Pressure on businesses to do more to address slavery is ramping-up. In July, the UK Prime Minister described slavery as ‘the greatest human rights issue of our time’. Today, 18 October, marks Anti-Slavery Day in the UK. Despite the new requirements in the Modern Slavery Act 2015, the Anti-Slavery Commissioner’s first report to Parliament1 on 12 October criticised the lack of action by businesses. And an independent review2 of slavery statements by FTSE 100 companies has found serious shortcomings. What do companies need to do?

All commercial organisations with a turnover over £36m doing business in the UK are required to publish an annual statement setting out the steps they have taken to prevent slavery in their businesses and supply chains in the UK and overseas.

The judgement on their progress to date is harsh. The UK Anti-Slavery Commissioner, in his first annual report, said: “There is still much more to be done to ensure that companies produce statements that both comply with the Act’s obligations and point to decisive action being taken, as opposed to merely being a ‘tick box’ exercise.”

A separate, independent analysis by the Business & Human Rights Resource Centre of the 27 modern slavery statements issued so far by FTSE 100 companies found only two that were of a high standard. The majority demonstrated weak risk assessment and due diligence. The study concluded that most companies provide too little information on the structure and complexity of their supply chains. It also concluded that without this crucial understanding of their own operations, companies are unlikely to be able to take meaningful action on slavery.

What do businesses need to do?

There are four steps.

1. Determine whether the Modern Slavery Act (‘the Act’) applies to your organisation

The requirement to publish an annual statement applies to all corporate bodies and partnerships (wherever incorporated or formed) which: supply goods or services; carry on a business or part of a business in any part of the UK; and have a global annual turnover of or above £36 million. Turnover is calculated as the global turnover of the organization and of any of its subsidiaries, including those operating wholly outside the UK. An organisation will be caught if it engages in commercial activities irrespective of the purpose for which profits are made.

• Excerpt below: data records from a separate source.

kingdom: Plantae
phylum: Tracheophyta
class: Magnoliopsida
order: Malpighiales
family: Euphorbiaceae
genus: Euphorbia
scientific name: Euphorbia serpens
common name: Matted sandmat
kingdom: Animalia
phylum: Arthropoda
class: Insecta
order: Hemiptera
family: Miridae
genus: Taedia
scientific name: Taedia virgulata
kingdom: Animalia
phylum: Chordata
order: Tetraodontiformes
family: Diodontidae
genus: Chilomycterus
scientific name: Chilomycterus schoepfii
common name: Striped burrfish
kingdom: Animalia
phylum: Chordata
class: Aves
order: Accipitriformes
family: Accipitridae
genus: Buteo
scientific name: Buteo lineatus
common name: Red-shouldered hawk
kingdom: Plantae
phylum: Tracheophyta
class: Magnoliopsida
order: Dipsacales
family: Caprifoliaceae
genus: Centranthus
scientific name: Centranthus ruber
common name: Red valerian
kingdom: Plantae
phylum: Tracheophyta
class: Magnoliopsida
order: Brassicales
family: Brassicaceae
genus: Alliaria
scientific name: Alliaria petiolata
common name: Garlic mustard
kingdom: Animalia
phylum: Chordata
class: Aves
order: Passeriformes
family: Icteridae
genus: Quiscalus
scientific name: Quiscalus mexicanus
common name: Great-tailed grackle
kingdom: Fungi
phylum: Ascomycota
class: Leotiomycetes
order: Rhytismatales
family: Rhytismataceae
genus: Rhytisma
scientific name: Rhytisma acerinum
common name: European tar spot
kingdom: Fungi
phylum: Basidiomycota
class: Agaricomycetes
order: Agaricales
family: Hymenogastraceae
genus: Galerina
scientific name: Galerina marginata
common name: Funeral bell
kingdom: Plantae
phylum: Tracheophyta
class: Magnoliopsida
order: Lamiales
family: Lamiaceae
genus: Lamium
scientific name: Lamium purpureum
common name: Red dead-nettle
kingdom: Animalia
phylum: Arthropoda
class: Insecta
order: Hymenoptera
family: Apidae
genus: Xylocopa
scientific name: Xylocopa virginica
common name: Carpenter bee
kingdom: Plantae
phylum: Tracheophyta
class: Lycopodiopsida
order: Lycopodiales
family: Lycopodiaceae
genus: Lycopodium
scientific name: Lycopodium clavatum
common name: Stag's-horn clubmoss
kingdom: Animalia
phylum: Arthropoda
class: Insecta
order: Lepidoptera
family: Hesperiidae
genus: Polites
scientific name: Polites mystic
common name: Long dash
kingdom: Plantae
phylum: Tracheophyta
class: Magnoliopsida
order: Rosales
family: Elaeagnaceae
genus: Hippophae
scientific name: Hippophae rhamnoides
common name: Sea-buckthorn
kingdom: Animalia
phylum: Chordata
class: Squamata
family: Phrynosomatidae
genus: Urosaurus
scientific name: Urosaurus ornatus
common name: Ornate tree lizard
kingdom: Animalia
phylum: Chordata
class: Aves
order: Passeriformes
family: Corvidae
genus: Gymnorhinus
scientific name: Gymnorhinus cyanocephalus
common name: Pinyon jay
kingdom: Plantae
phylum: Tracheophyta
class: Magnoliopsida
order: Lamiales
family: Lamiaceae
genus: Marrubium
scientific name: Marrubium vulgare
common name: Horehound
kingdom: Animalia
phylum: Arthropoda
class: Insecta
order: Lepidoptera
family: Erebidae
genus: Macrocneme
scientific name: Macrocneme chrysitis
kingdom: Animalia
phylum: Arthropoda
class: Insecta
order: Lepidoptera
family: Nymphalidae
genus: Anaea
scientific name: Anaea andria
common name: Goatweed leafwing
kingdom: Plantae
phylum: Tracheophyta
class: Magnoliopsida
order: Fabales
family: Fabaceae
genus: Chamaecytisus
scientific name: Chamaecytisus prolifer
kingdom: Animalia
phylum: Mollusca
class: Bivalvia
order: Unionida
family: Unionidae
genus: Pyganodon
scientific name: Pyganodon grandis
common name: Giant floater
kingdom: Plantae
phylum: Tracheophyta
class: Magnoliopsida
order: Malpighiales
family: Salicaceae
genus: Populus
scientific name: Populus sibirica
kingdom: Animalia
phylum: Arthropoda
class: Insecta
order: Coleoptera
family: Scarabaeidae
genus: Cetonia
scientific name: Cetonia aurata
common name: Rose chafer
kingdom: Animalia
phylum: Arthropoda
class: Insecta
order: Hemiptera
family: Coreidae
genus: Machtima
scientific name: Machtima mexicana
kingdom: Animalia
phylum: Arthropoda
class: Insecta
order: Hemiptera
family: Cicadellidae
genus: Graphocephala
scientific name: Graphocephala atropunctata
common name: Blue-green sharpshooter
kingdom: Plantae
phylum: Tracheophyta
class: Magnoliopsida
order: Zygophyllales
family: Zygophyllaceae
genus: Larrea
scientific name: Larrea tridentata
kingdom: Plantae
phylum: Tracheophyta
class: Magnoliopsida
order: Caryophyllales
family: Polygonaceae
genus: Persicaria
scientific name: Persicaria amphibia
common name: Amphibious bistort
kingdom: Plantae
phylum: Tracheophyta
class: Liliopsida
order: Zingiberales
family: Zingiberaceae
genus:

Organizations that do not have a demonstrable business presence in the UK will not be caught. Having a UK subsidiary will not in itself mean that a non-UK parent company is carrying on a business in the UK. But each parent and subsidiary (whether based in the UK or not) that meets the requirements must make a statement in their own right. If a foreign subsidiary is part of the parent company’s supply chain or own business, the parent company’s statement should cover any actions taken in relation to that subsidiary to prevent modern slavery.

More generally, parent companies are recommended to include the actions of their non-UK subsidiaries, particularly those in a high-risk industry or location.

2. Determine the timing and approval process of the statement

The first organisations required to publish a statement were those with a year-end of 31 March 2016, for their full 2015-16 financial year. Organisations are expected to publish their statements as soon as reasonably practicable, and within six months, after the end of each financial year. To ensure senior level accountability and the fostering of a culture of zero tolerance for modern slavery, the statement must be approved by the board and signed by a director; or by the members and signed by a member; or by a general partner or partner, as appropriate to the type of organisation. The statement must be published on an organisation’s website with a prominent link on the homepage.

3. Conduct an audit of the business and supply chains

This is an essential first step in order to ensure that resources are focused in the highest risk areas. Businesses need to understand the structure of their supply chains and to consider, in particular, country and sector risks.

4. Review current policies or draw up new ones

Modern Slavery policies should be tailored and proportionate to the risks of each organisation. But even a basic policy should include at least the following elements:

  • a clear statement of commitment to preventing all forms of slavery in the business and in all tiers of its supply chains in the UK and overseas;
  • clarity on which parts of the business are covered by the Act;
  • nomination of those responsible for the policy, both overall and at operational level;
  • how the policy will be enforced and the penalties for any violations;
  • assurance for those who come forward to report concerns in good faith;
  • awareness-raising and training for all relevant staff in particular those responsible for supply chain management and procurement and, if appropriate, for relevant supplier organisations;
  • a regular annual process to review modern slavery risks at all tiers of the supply chain, as well as in its own business;
  • informing all new suppliers, and all existing suppliers on an annual basis, of the business’ zero-tolerance of slavery, its expectations of them as suppliers and a requirement for them to report on their policies and the actions they are taking to identify and address the risks of slavery. This may be reinforced by a Supplier Code of Conduct, to be signed by all suppliers;
  • contractual obligations on suppliers to include provisions requiring them to comply with the business’ slavery policy;
  • as appropriate, conducting audits of suppliers or investigations of credible allegations of slavery, and requiring any specific measures to be taken to ensure that risks of slavery are addressed effectively;
  • in the event of slavery being identified, requiring that immediate remedial action is taken to address it in a timely manner and providing appropriate support to achieve the safest outcome for potential victims of slavery. In the event of failure to resolve the situation rapidly and satisfactorily, consideration should be given to terminating the contract;
  • identify key performance indicators that will help demonstrate progress and that can be set out in the annual statement.